For its part, Apple says App Store guidelines are in place to cultivate a consistent consumer experience, not to generate excess profit. Critics, including some developers, view the Hey debacle as Apple chasing its customary 15% to 30% cut of App Store transactions.

"I get why there's a question here, but that's not what we're doing," Apple SVP of Worldwide Marketing Phil Schiller told TechCrunch on Thursday, adding that policies like in-app purchase requirements are designed to foster customer satisfaction.

Fried in a blog post today countered Apple by arguing in-app purchase restrictions hurt customer relations by erecting a false barrier between app makers and their users.

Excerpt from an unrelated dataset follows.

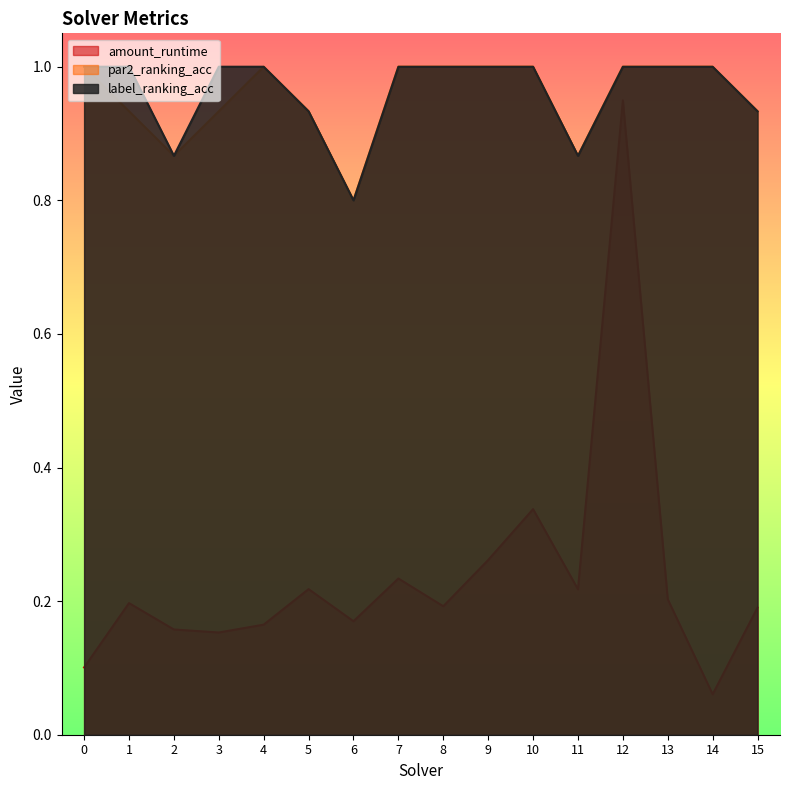

Is it true that label_ranking_acc equals 1.0 at 3?

True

Despite the kerfuffle, Apple is not considering a rule change or exemption for Hey, Schiller said. Whether that stance will soften in the coming days remains to be seen. Apple is slated to host its annual Worldwide Developers Conference next week, a gathering often viewed as a celebration of the tech giant's relationship with third-party developers.



27 Comments

sdw2001 24 Years · 17463 comments

Apple and a bunch of the big tech companies are going to have a problem. To me, there is clear evidence of anti-trust issues amongst Apple, Facebook, Twitter and others. Let’s obviously not forget Google. It has nothing to do with politics. This isn’t even about censorship online. I support apple and think they are a great company. But their practices with their App Store are questionable. Google has a massive problem and I think it’s going to be the next standard oil. 

5 Likes · 0 Dislikes
mrochester 18 Years · 684 comments

For google and Facebook, split the advertising business away from the other businesses. For amazon split the marketplace away from their own shop and for Apple split the AppStore away from iOS. 

2 Likes · 0 Dislikes
davidlewis54 11 Years · 128 comments

This is more nonsense.  The US has a very odd way of being the land of the free and allowing entrepreneurs to flourish. When a business has grown, through its own efforts and imagination to make something world class, different and new, it apparently needs to be broken up.  If app. makers want to create apps which work on a particularly platform, obviously, it needs to pay for that.  If you don’t like the terms, do it sign up for it: you know the cost in advance.  Using a platform gives the app. usability, after all. It can also give the app. huge coverage.  If you rent a property for commercial use, you don’t expect the rent to go down if your business is successful.  The same applies to the other companies here.  In Google’s case, without its size it wouldn’t work as a search engine and Facebook wouldn’t work as a worldwide operation.  Amazon is the odd one out here but again it’s success is of its own making.  Amazon does destroy other businesses, often by undercutting the competition which the others do not do, but Amazon has been successful because of its fantastic service.  All these companies do use tax avoidance measures and cheap labour to keep costs down but that is the American way.

3 Likes · 0 Dislikes
davidlewis54 11 Years · 128 comments

‘Do’ in the fourth line should, of course, read ‘don’t’.

Rayz2016 9 Years · 6957 comments

‘Do’ in the fourth line should, of course, read ‘don’t’.

Just curious. Why didn’t you just edit it?